The takeover offer will only be made pursuant to an offer document approved by the German Federal Financial Supervisory Authority (BaFin). A draft of this offer document will be submitted to BaFin within the upcoming weeks and will be published following receipt of permission from BaFin, at which point the takeover offer will officially commence. The offer document and other information pertaining to the takeover offer of Informatica Deutschland AG will be made available on the internet at http://www.informatica-offer.com. Shareholders of Heiler Software are strongly advised to carefully read in full the offer document if and when it is published, as well as other publications and notifications of Informatica Deutschland AG in connection with the takeover offer.
Heiler Software’s shares are listed on the regulated market (regulierter Markt) – General Standard – on the Frankfurt Stock Exchange under ISIN DE 0005429906.
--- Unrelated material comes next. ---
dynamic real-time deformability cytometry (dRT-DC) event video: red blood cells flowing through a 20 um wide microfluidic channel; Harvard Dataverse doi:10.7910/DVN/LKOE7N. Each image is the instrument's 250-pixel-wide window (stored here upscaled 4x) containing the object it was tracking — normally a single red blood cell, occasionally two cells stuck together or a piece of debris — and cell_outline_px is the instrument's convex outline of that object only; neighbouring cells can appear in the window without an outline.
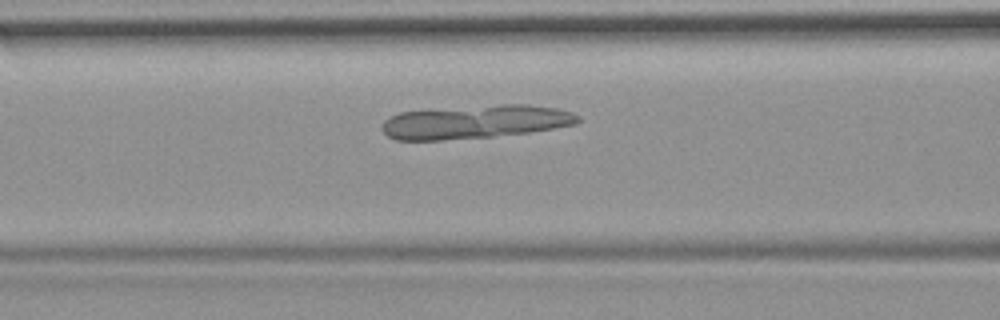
{"species": "common noctule bat (a hibernating species)", "species_latin": "Nyctalus noctula", "temperature_condition": "room temperature", "stored_images_in_passage": 46, "camera_frame_rate_fps": 3000, "um_per_image_px": 0.085, "animal": {"sex": "female", "body_mass_g": 19.9}, "frame": {"image": 1, "passage_image": 14, "time_ms": 4.333, "image_size_px": [1000, 320], "cell_outline_px": [[580, 120], [576, 124], [528, 132], [492, 136], [440, 140], [396, 140], [388, 136], [384, 132], [384, 120], [400, 112], [500, 104], [528, 104], [556, 108], [572, 112], [580, 116]], "centroid_in_image_um": [40.43, 10.35], "position_along_channel_um": 126.2, "area_um2": 37.74}}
Informatica Corporation (Nasdaq:INFA) is the world's number one independent provider of data integration software. Organizations around the world rely on Informatica for maximizing return on data to drive their top business imperatives. Worldwide, nearly 5,000 enterprises depend on Informatica to fully leverage their information assets residing on-premise, in the Cloud and across social networks. For more information, call +1 650-385-5000 (1-800-653-3871 in the U.S.), or visit www.informatica.com. Connect with Informatica at http://www.facebook.com/InformaticaCorporation, http://www.linkedin.com/company/informatica and http://twitter.com/InformaticaCorp.
Note: Informatica, PowerCenter and Informatica MDM are trademarks or registered trademarks of Informatica Corporation in the United States and in jurisdictions throughout the world. All other company and product names may be trade names or trademarks of their respective owners.
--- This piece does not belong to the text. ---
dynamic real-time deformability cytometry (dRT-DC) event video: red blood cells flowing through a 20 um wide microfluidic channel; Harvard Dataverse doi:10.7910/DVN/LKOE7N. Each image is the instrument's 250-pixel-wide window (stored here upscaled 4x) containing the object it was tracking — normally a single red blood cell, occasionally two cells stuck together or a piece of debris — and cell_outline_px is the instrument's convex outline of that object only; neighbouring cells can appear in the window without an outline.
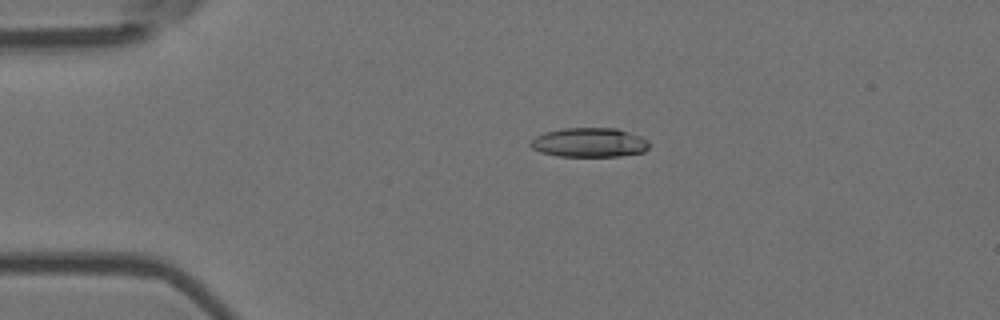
{"species": "Egyptian fruit bat (a non-hibernating species)", "species_latin": "Rousettus aegyptiacus", "temperature_condition": "room temperature", "stored_images_in_passage": 5, "camera_frame_rate_fps": 3000, "um_per_image_px": 0.085, "animal": {"sex": "female"}, "frame": {"image": 1, "passage_image": 4, "time_ms": 1.0, "image_size_px": [1000, 320], "cell_outline_px": [[648, 148], [644, 152], [620, 156], [556, 156], [540, 152], [532, 148], [528, 144], [536, 136], [544, 132], [564, 128], [616, 128], [640, 136], [648, 140]], "centroid_in_image_um": [50.07, 12.11], "position_along_channel_um": 34.9, "area_um2": 20.29}}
Disclaimer and Forward-Looking Statements
This release is neither an offer to purchase nor a solicitation of an offer to sell Heiler Software AG shares or any other security. The offer document and the terms and conditions contained therein shall have sole relevance in respect of the offer. Investors and holders of shares in Heiler Software AG are advised to read the relevant documents regarding the takeover offer to be published by Informatica Deutschland AG because they will contain important information. Investors and holders of shares in Heiler Software AG will be able to receive the offer document as well as other documents pertaining to the offer from the website www.informatica-offer.com once these become available. Informatica Corporation will not be filing a Form 8-K relating to the takeover offer as it is not material to Informatica Corporation.
This release contains forward-looking statements, including those related to the takeover offer, the expected future business of Informatica Deutschland AG, Informatica Corporation or any other entity, and the expected benefits to customers, employees and shareholders. These statements are based on the current expectations of the management of Informatica Deutschland AG and Informatica Corporation and are inherently subject to risks, uncertainties and changes in circumstances. These expectations or any forward-looking statements could prove to be incorrect, and actual results could differ materially from those projected or assumed in the forward-looking statements. The potential risks, uncertainties and changes in circumstances that could cause actual results to differ materially include, among others, risks related to the completion of the takeover offer, product integration and the failure of the market to develop as expected. Informatica Deutschland AG and Informatica Corporation do not undertake any obligation to update the forward-looking statements to reflect actual results, or any change in events, conditions, assumptions or other factors.